Hi Andrew,

thanks for your comprehensive reply

On Thu, 16 Oct 2025 22:54:59 +0100 Andrew Bower <[email protected]> wrote:
> Hi Lorenzo,
> 
> On Wed, Oct 15, 2025 at 03:36:22PM +0200, Lorenzo wrote:
> > Control: tags -1 +patch
> > 
> > initial version of the service is here
> 
> Thanks for adding this support to unblock my service directory
> contributions!
> 
> I don't see a problem in principle with using a new service directory
> as a dependency for services that require networking, but I think
> there's a better way to the extent that I think we should not do a
> service directory.
> 
> Let's remember that there is nothing philosophical or practical about
> runit that means a service directory's dependency needs to be another
> service, rather than another type of check that can be performed.

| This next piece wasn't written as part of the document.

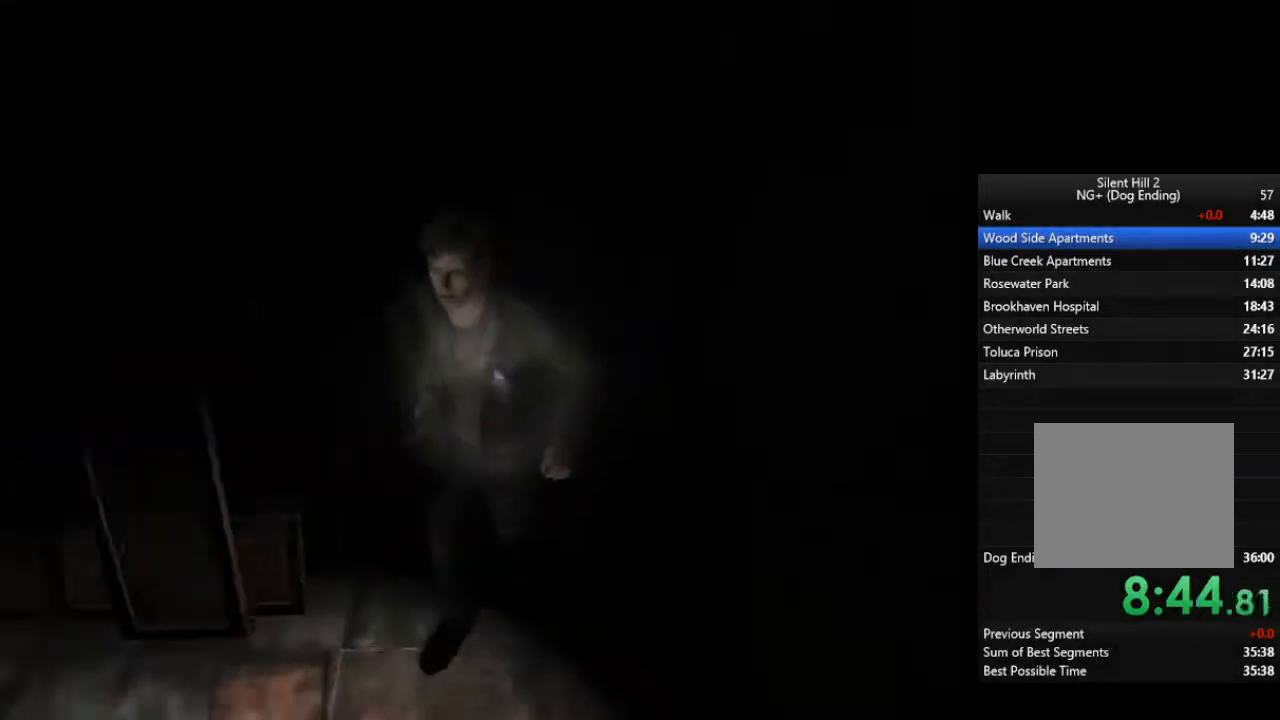
{"buttons": [], "left_stick": "down-left", "right_stick": "center", "events": []}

yeah, I agree except the advantage of using a service is that sv check
waits up to x seconds before giving up. I want to implement this for
oneshots checks, without a runit service I'll have to implement this
too.

> 
> [snip]
> 
> In my contributed service definitions I have entirely omitted network
> checks that are not needed at all, even if $network was present in the
> initscript. Instead, I have found out what the real underlying
> requirement is and implemented that as minimally as possible.

I'm aware checks that are in the MR are more accurate, but I hoped that
a less accurate and more generic check could be used: I see that
probably this idea does not work.

> [snip]
> 
> So how can we do this generally?
> [snip]

> I think the answer is to have a library of shell functions we can call
> to check things. You could put this in invoke-run but I wonder if that
> is getting a bit full. So maybe another file, either sourced from
> invoke-run or directly from the run script.
>
> Something like:
>
> #...
>
> . /lib/runit/network-checks
> 
> have_network_address scope=global family=inet || exit 1
> 
> #...

ok I'm going to try this, but I have few questions:

* why map scope= to a number, if I can filter for the word? do we need
  to filter for something within each scope (and it can be done with
  the numeric mapping)?

* what to do if scope= and or family= are not passed to the command?
  just fail or have some default for both?

* what if ip (and or ifconfig) are not found in the system? is it safe
  to assume that network is not configured and fail in this case?